Selected extract –
+ + + + + + +
[PATCH 1/3]middle-end: support vec_cbranch_any and vec_cbranch_all [PR118974]

Tamar Christina Sun, 08 Jun 2025 23:00:24 -0700

This patch introduces two new vector cbranch optabs vec_cbranch_any and
vec_cbranch_all.


To explain why we need two new optabs let me explain the current cbranch and its
limitations and what I'm trying to optimize. So sorry for the long email, but I
hope it explains why I think we want new optabs.

Today cbranch can be used for both vector and scalar modes.  In both these
cases it's intended to compare boolean values, either scalar or vector.

The optab documentation does not however state that it can only handle
comparisons against 0.  So many targets have added code for the vector variant
that tries to deal with the case where we branch based on two non-zero
registers.

However this code can't ever be reached because the cbranch expansion only deals
with comparisons against 0 for vectors.  This is because for vectors the rest of
the compiler has no way to generate a non-zero comparison. e.g. the vectorizer
will always generate a zero comparison, and the C/C++ front-ends won't allow
vectors to be used in a cbranch as it expects a boolean value.  ISAs like SVE
work around this by requiring you to use an SVE PTEST intrinsics which results
in a single scalar boolean value that represents the flag values.

e.g. if (svptest_any (..))

The natural question is why do we not at expand time then rewrite the comparison
to a non-zero comparison if the target supports it.

The reason is we can't safely do so.  For an ANY comparison (e.g. != b) this is
trivial, but for an ALL comparison (e.g. == b) we would have to flip both branch
and invert the value being compared.  i.e. we have to make it a != b comparison.

But in emit_cmp_and_jump_insns we can't flip the branches anymore because they
have already been lowered into a fall through branch (PC) and a label, ready for
use in an if_then_else RTL expression.

Additionally as mentioned before, cbranches expect the values to be masks, not
values.  This kinda works out if you XOR the values, but for FP vectors you'd
need to know what equality means for the FP format.  i.e. it's possible for
IEEE 754 values but It's not immediately obvious if this is true for all
formats.

Now why does any of this matter?  Well there are two optimizations we want to be
able to do.

1. Adv. SIMD does not support a vector !=, as in there's no instruction for it.
   For both Integer and FP vectors we perform the comparisons as EQ and then
   invert the resulting mask.  Ideally we'd like to replace this with just a XOR
   and the appropriate branch.
+ + + + + + +
Listed entries –
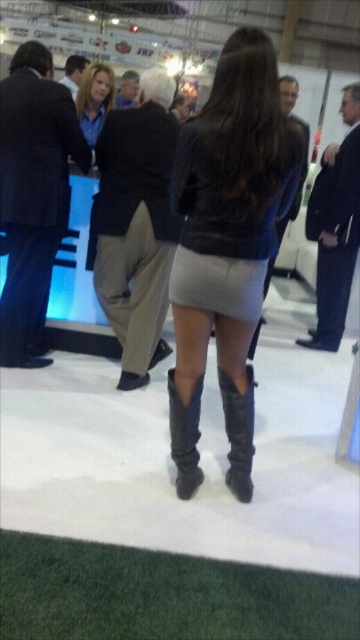
Who is more forward, (195, 401) or (196, 419)?

Point (195, 401) is in front.

Measure the distance between leather jacket at center and leather at center.

leather jacket at center and leather at center are 8.27 inches apart.

Between point (234, 268) and point (185, 492), which one is positioned in front?

Point (234, 268)

You are a GUI agent. You are given a task and a screenshot of the screen. Output one action in this format:
    pyautogui.click(x=<x>, y=<y>)
    Task: Click on the leather jacket at center
    The width and height of the screenshot is (360, 640).
    Given the screenshot: What is the action you would take?
    pyautogui.click(x=227, y=246)

From the picture: Is leather jacket at center to the right of leather boots at center from the viewer's perspective?

In fact, leather jacket at center is to the left of leather boots at center.

What do you see at coordinates (227, 246) in the screenshot? I see `leather jacket at center` at bounding box center [227, 246].

The width and height of the screenshot is (360, 640). In order to click on leather jacket at center in this screenshot , I will do `click(227, 246)`.

Is point (212, 205) closer to viewer compared to point (235, 468)?

Yes.

Is light gray leather skirt at center thinner than leather boots at center?

In fact, light gray leather skirt at center might be wider than leather boots at center.

The height and width of the screenshot is (640, 360). In order to click on light gray leather skirt at center in this screenshot , I will do `click(225, 202)`.

This screenshot has height=640, width=360. Find the location of `light gray leather skirt at center`. light gray leather skirt at center is located at coordinates (225, 202).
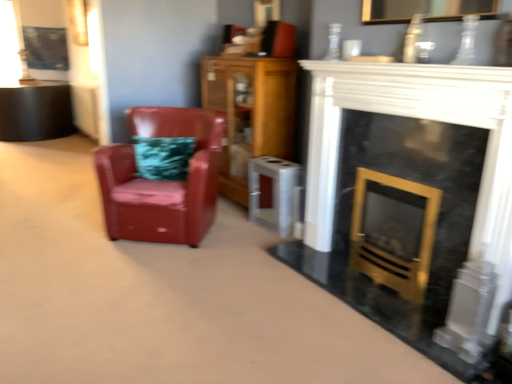
Question: Is metallic silver picture frame at upper left taller than wooden cabinet at center?

Choices:
 (A) no
 (B) yes

Answer: (A)

Question: Would you say wooden cabinet at center is part of metallic silver picture frame at upper left's contents?

Choices:
 (A) yes
 (B) no

Answer: (B)

Question: Does metallic silver picture frame at upper left appear on the left side of wooden cabinet at center?

Choices:
 (A) no
 (B) yes

Answer: (B)

Question: Is metallic silver picture frame at upper left positioned with its back to wooden cabinet at center?

Choices:
 (A) yes
 (B) no

Answer: (B)

Question: From the image's perspective, is metallic silver picture frame at upper left located above wooden cabinet at center?

Choices:
 (A) no
 (B) yes

Answer: (B)

Question: In terms of height, does wooden cabinet at center look taller or shorter compared to black marble fireplace at center?

Choices:
 (A) short
 (B) tall

Answer: (B)

Question: Is wooden cabinet at center wider or thinner than black marble fireplace at center?

Choices:
 (A) wide
 (B) thin

Answer: (A)

Question: From the image's perspective, is wooden cabinet at center located above or below black marble fireplace at center?

Choices:
 (A) above
 (B) below

Answer: (A)

Question: From a real-world perspective, is wooden cabinet at center above or below black marble fireplace at center?

Choices:
 (A) above
 (B) below

Answer: (A)

Question: Which is correct: black marble fireplace at center is inside glossy leather armchair at left, or outside of it?

Choices:
 (A) inside
 (B) outside

Answer: (B)

Question: From their relative heights in the image, would you say black marble fireplace at center is taller or shorter than glossy leather armchair at left?

Choices:
 (A) short
 (B) tall

Answer: (B)

Question: From the image's perspective, relative to glossy leather armchair at left, is black marble fireplace at center above or below?

Choices:
 (A) below
 (B) above

Answer: (A)

Question: Relative to glossy leather armchair at left, is black marble fireplace at center in front or behind?

Choices:
 (A) front
 (B) behind

Answer: (A)

Question: Is point (279, 76) closer or farther from the camera than point (54, 31)?

Choices:
 (A) farther
 (B) closer

Answer: (B)

Question: Is wooden cabinet at center situated inside metallic silver picture frame at upper left or outside?

Choices:
 (A) inside
 (B) outside

Answer: (B)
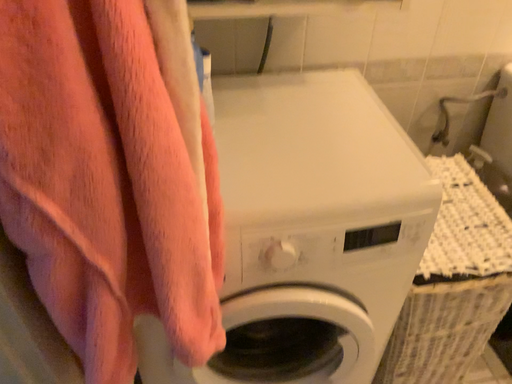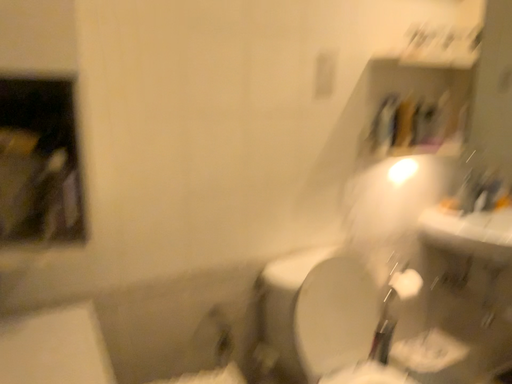
Question: How did the camera likely rotate when shooting the video?

Choices:
 (A) rotated left
 (B) rotated right

Answer: (B)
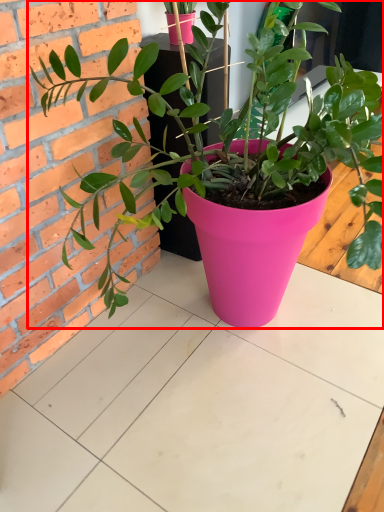
Question: From the image's perspective, where is houseplant (annotated by the red box) located relative to table?

Choices:
 (A) above
 (B) below

Answer: (A)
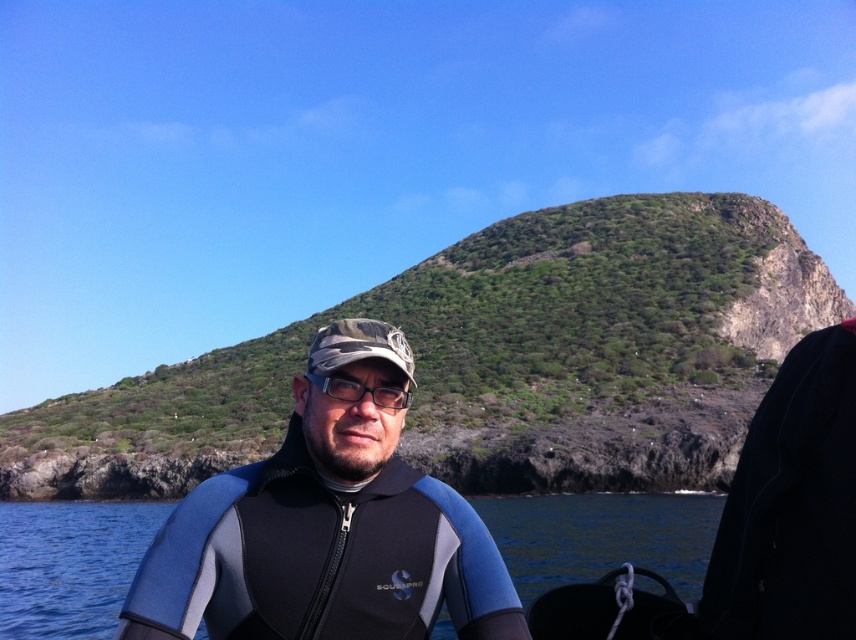
Question: Is blue neoprene wetsuit at center above blue matte water at center?

Choices:
 (A) no
 (B) yes

Answer: (B)

Question: Considering the real-world distances, which object is farthest from the transparent plastic glasses at center?

Choices:
 (A) blue matte water at center
 (B) blue neoprene wetsuit at center

Answer: (A)

Question: Is blue neoprene wetsuit at center thinner than blue matte water at center?

Choices:
 (A) no
 (B) yes

Answer: (B)

Question: Which of the following is the farthest from the observer?

Choices:
 (A) (402, 406)
 (B) (325, 499)

Answer: (A)

Question: Which object is farther from the camera taking this photo?

Choices:
 (A) blue neoprene wetsuit at center
 (B) blue matte water at center

Answer: (B)

Question: Can you confirm if blue neoprene wetsuit at center is positioned below blue matte water at center?

Choices:
 (A) no
 (B) yes

Answer: (A)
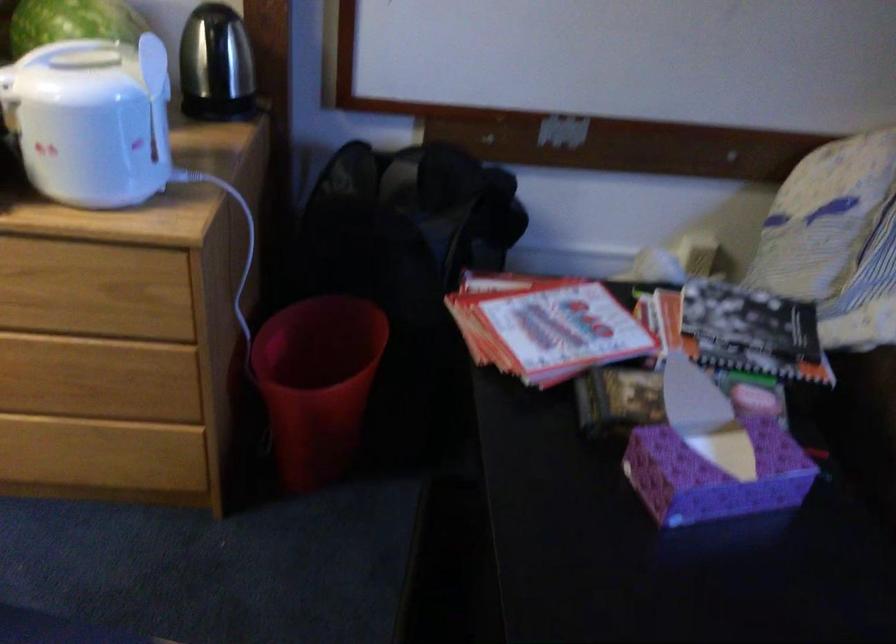
Where is `tissue from box`? The image size is (896, 644). tissue from box is located at coordinates (714, 475).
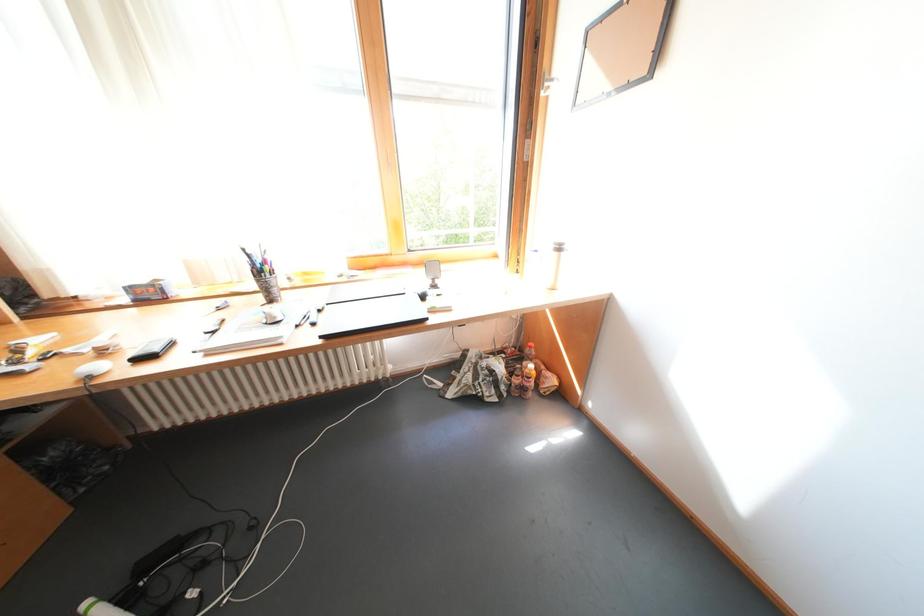
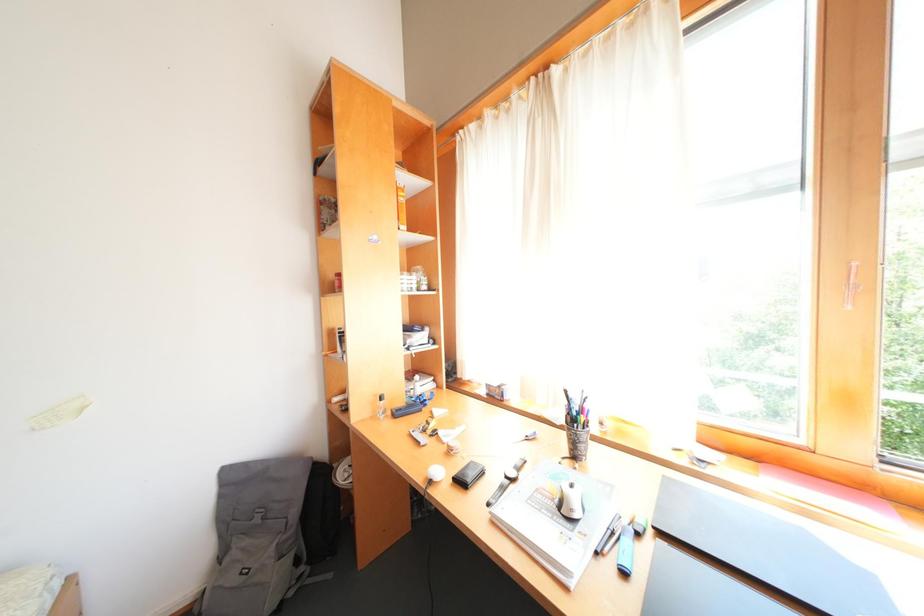
Question: The first image is from the beginning of the video and the second image is from the end. How did the camera likely rotate when shooting the video?

Choices:
 (A) Left
 (B) Right
 (C) Up
 (D) Down

Answer: (A)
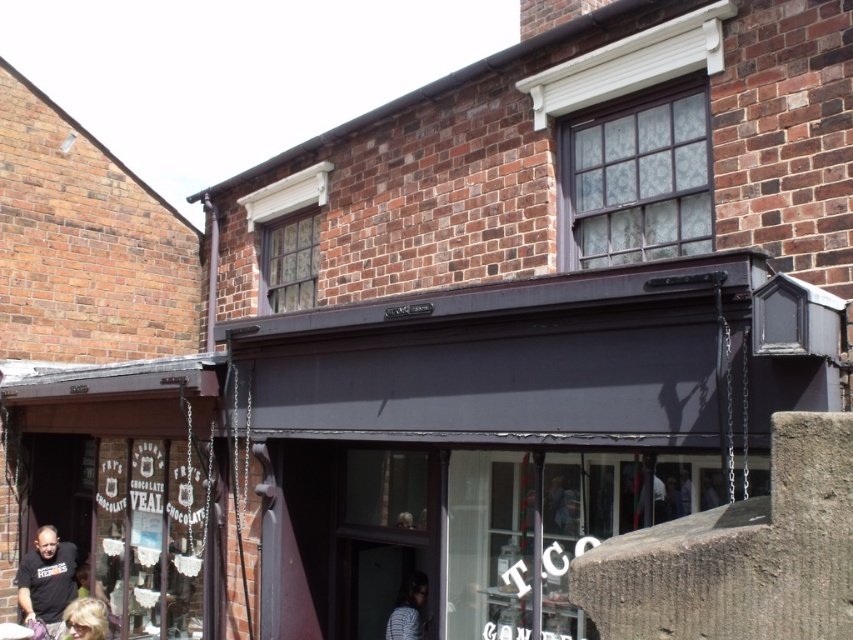
You are standing at the corner of the brick building and see two points marked in the image. Which point is closer to you, point [19,602] or point [96,621]?

Point [96,621] is closer to you because it is in front of point [19,602].

You are standing at the entrance of the brick building and see two points marked on the wall. One is at point (x=41, y=552) and the other at point (x=410, y=627). Which point is closer to you?

Point (x=410, y=627) is closer to you because it is in front of point (x=41, y=552).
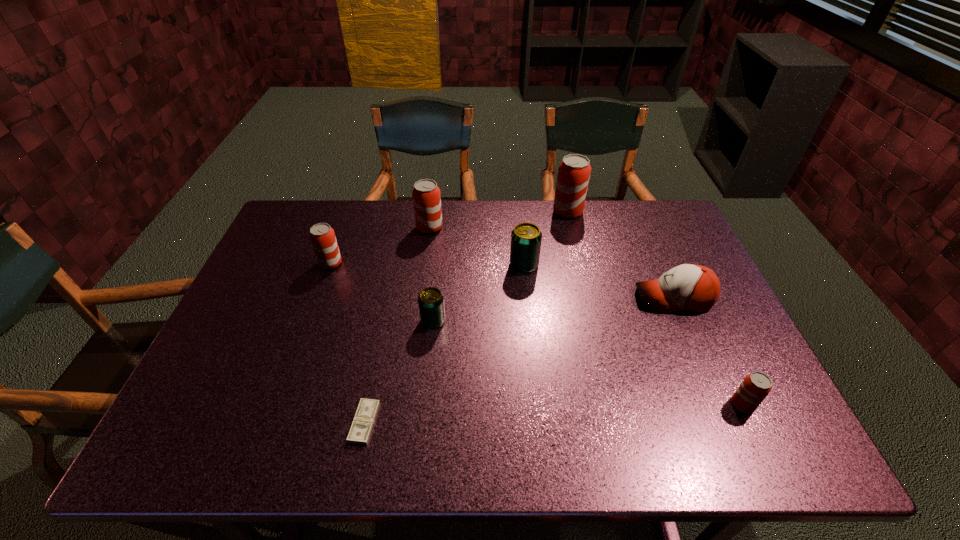
This screenshot has height=540, width=960. Find the location of `the tallest beer can`. the tallest beer can is located at coordinates (574, 171).

You are a GUI agent. You are given a task and a screenshot of the screen. Output one action in this format:
    pyautogui.click(x=<x>, y=<y>)
    Task: Click on the third object from right to left
    
    Given the screenshot: What is the action you would take?
    pyautogui.click(x=574, y=171)

In order to click on the fifth shortest beer can in this screenshot , I will do (426, 195).

This screenshot has width=960, height=540. I want to click on the third orange beer can from right to left, so click(x=426, y=195).

Where is `the leftmost orange beer can`? This screenshot has height=540, width=960. the leftmost orange beer can is located at coordinates (322, 236).

Locate an element on the screen. the leftmost object is located at coordinates (322, 236).

You are a GUI agent. You are given a task and a screenshot of the screen. Output one action in this format:
    pyautogui.click(x=<x>, y=<y>)
    Task: Click on the farther green beer can
    This screenshot has height=540, width=960.
    Given the screenshot: What is the action you would take?
    pyautogui.click(x=526, y=238)

Image resolution: width=960 pixels, height=540 pixels. Find the location of `the fourth object from right to left`. the fourth object from right to left is located at coordinates (526, 238).

This screenshot has height=540, width=960. Identify the location of baseball cap. (690, 287).

Identify the location of the nearer green beer can. (430, 300).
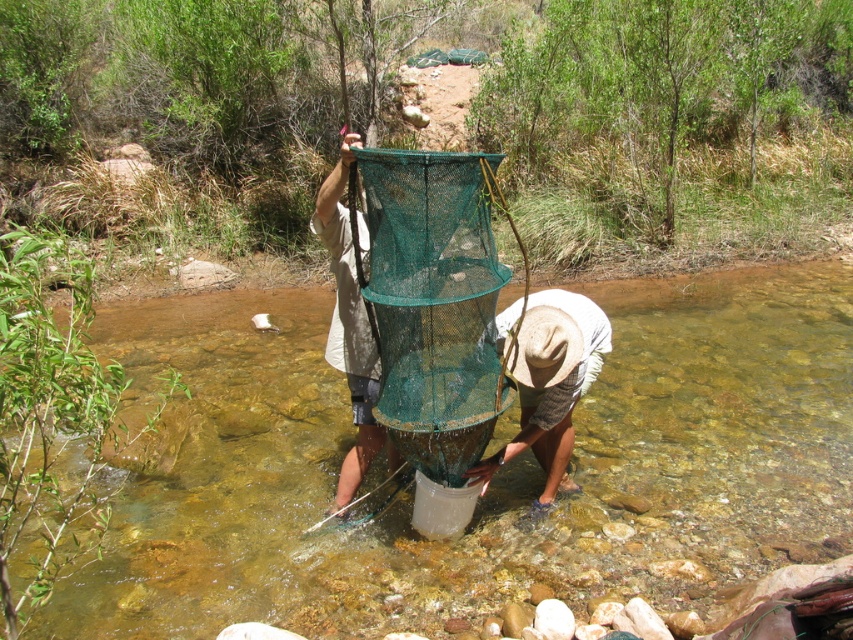
You are planning to take a photo of the clear water at center and the light brown straw hat at lower center. Which object should you focus on first if you want to capture both in a single frame without moving the camera? Explain your reasoning based on their sizes.

The clear water at center is smaller than the light brown straw hat at lower center. To capture both in a single frame without moving the camera, focus on the larger object first, which is the light brown straw hat at lower center, as it occupies more space and will be easier to frame properly.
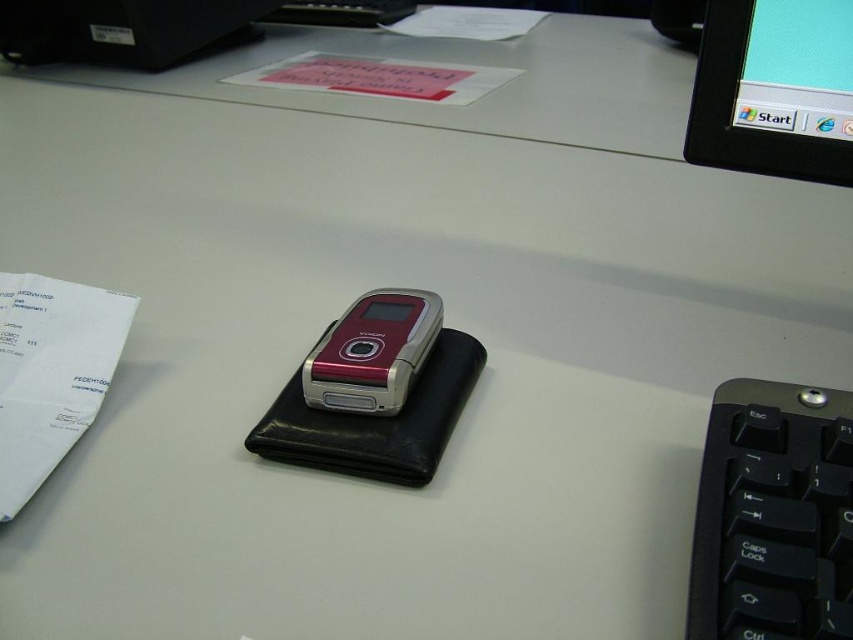
You are setting up a new monitor on your desk and want to place it next to the metallic red phone at center. Based on the image, will the black glossy monitor at upper right fit vertically without overlapping the phone?

The black glossy monitor at upper right is taller than the metallic red phone at center, so it might not fit vertically without overlapping if placed next to it.

You are organizing your desk and need to place a new item between the black plastic keyboard at lower right and the white paper at left. Based on their sizes, which object should be placed closer to the edge of the desk to ensure the new item fits snugly between them?

The black plastic keyboard at lower right is shorter than the white paper at left. To fit the new item snugly between them, place the black plastic keyboard at lower right closer to the edge since it takes up less space.

You are organizing the desk and want to place a new item between the black glossy monitor at upper right and the metallic red phone at center. Is there enough vertical space between them to fit a 10cm tall object?

The black glossy monitor at upper right is located above the metallic red phone at center, but the exact vertical distance isn not provided. Without knowing the space between them, it is impossible to determine if a 10cm tall object can fit.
+ + + + + + +
Problem requirements –
Summarize the patch email above in three sentences.

Exercise output –
The patch adds two new vector cbranch optabs, vec_cbranch_any and vec_cbranch_all, because the current cbranch expansion handles vector comparisons only against 0, so target code for branching on two non-zero registers can never be reached. Rewriting the comparison to a non-zero one at expand time is not safe: an ALL comparison would require flipping branches that emit_cmp_and_jump_insns has already lowered, and cbranches expect masks, which for FP vectors depends on what equality means in the format. One motivating optimization is Adv. SIMD, which has no vector != instruction and so performs EQ and then inverts the mask, a sequence the author would like to replace with a XOR and the appropriate branch.